The 18th Street Park Project
The 18th Street Park Project is an effort to bring the families and residents of the West Side together to make a permanent piece of art reflecting the diversity, energy and promise of the area. There has been a targeted effort to involve residents within three blocks of the park with the project. Individuals from throughout the City of Buffalo are invited to participate.
Located on a city corner, adjacent to Urban Roots Community Garden Center, the park will act as a connection between the neighborhood and the garden center. Native plants are incorporated in the design, areas for leisure and rest are incorporated.
A committee of resident volunteers have been working with UB students and the artist team to design the park and the wall which features ceramic tiles created by children who live on the west side. The West Side Community Collaborative with the Greening Collaborative, Pilgrim St. Luke’s West Side Empowered Blocks, and Urban Roots Community Garden Center are providing coordination and outreach assistance.
The Artist Team
The 18th Street Park Project will bring the artistic experience of mosaic artist and sculptor, Nancy Gabriel; fiber artist/painter and teaching artist, Cynnie Gaasch; and Architect and University at Buffalo Professor, Brad Wales together to work with the West Side Community and Architecture students at UB in order to make a permanent piece of public art. Gabriel and Wales have worked together previously on “Small Built Works” projects with community members and UB students in Allentown, the Elmwood area, and Connecticut Street. These projects won the National Council of Architectural Registration Boards Grand Prize in 2005. Gaasch has worked with children in schools and community centers throughout Buffalo and Western New York on murals and quilts for permanent installation.
Make a Tile Kids Workshop
In addition to the UB students’ designs for the park, local artists Nancy Gabriel and Cynnie Gaasch will be working with children in the immediate neighborhood to create mosaic tiles for the low wall features, with the assistance of two youth apprentices, with funding from the New York State Council on the Arts.
The Neighborhood
The neighborhood surrounding the 18th/Rhode Island Park encompasses one of the most diverse neighborhoods of the City. Immigrants and long time residents of many cultures coexist, and rarely have the opportunity to work on projects such as this together. Resident populations include Somali, Sudanese and Arabian immigrants, African Americans, Hispanics, Vietnamese, Chinese, and Caucasians. The neighborhood is historically working class, immigrant in population. A generation ago the immigrants were Italian and Irish.

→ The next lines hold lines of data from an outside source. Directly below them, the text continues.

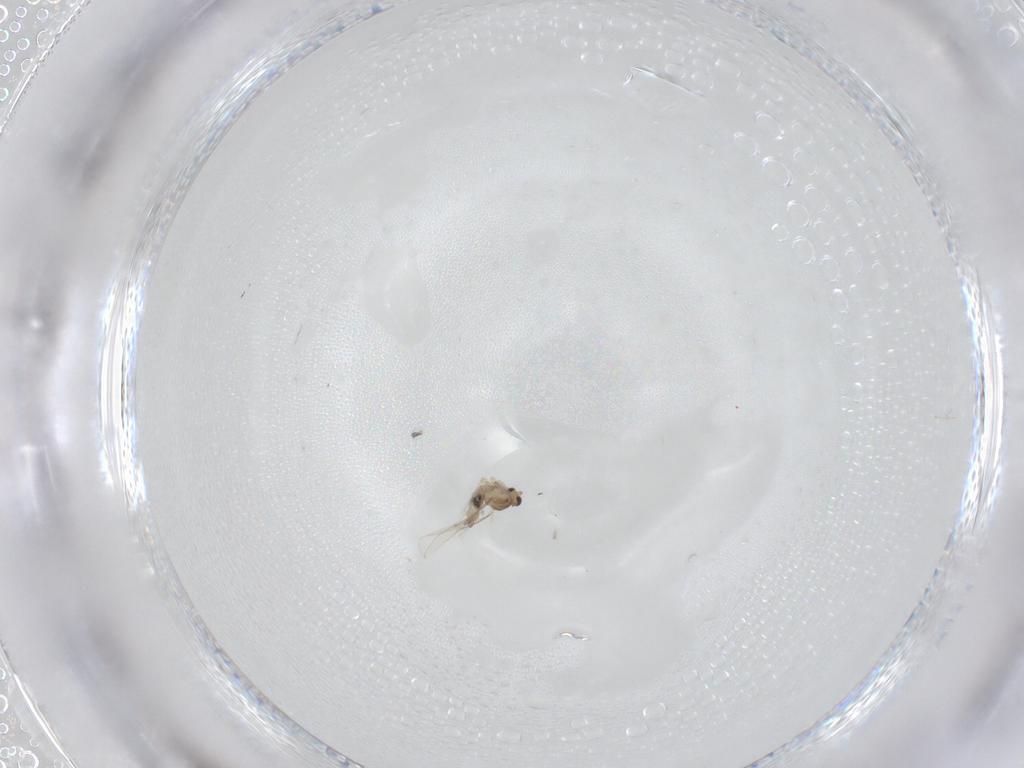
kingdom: Animalia
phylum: Arthropoda
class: Insecta
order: Diptera
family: Cecidomyiidae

Many of these immigrant senior citizens still live in their original homes.
Incorporating Children
18th Street Park Mosaic Park Project will provide an opportunity for the children in the neighborhood immediately surrounding the park at 18th and Rhode Island Streets and the greater West Side to collaboratively make a permanent piece of public art that they can look at and live with every day.

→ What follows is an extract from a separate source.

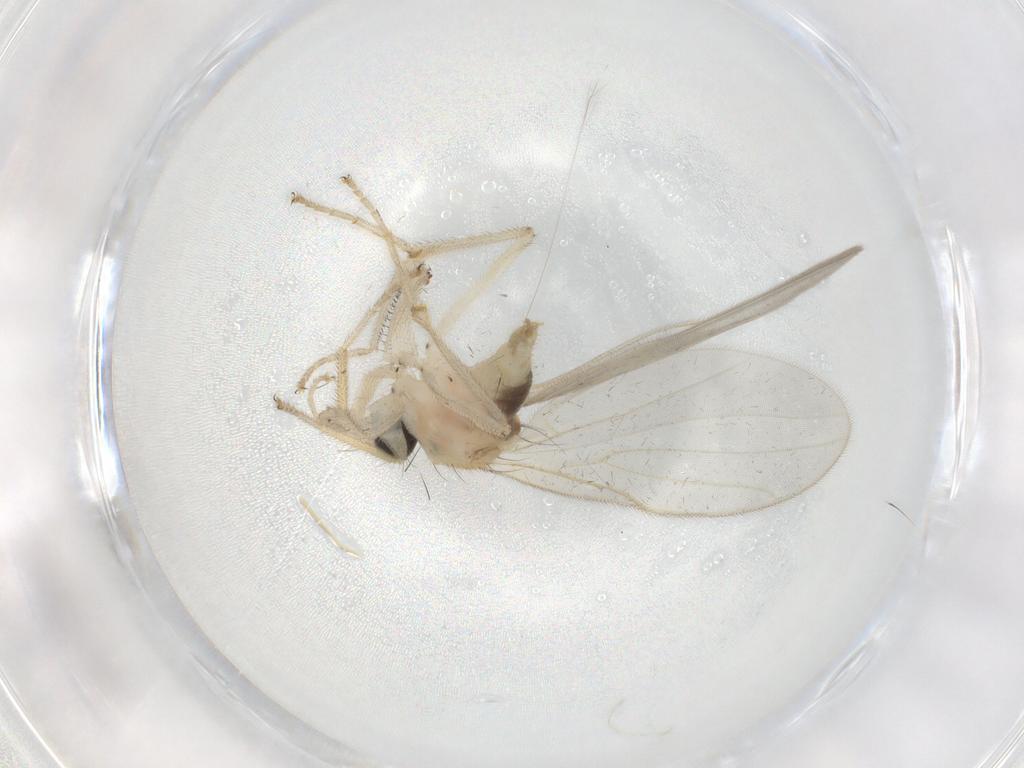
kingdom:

The Planter Project – to be placed on corners of Rhode Isllnd and Massachusetts
The Planter design that was chosen incorporates the unique triangular street grid of the West Side neighborhood in its design. The form for the planter was designed by three UB students. The mold is being constructed and perfected by Brad Wales Architects, and the cement planters will be poured out of cement and planted by community members with the assistance of Brad Wales Architects.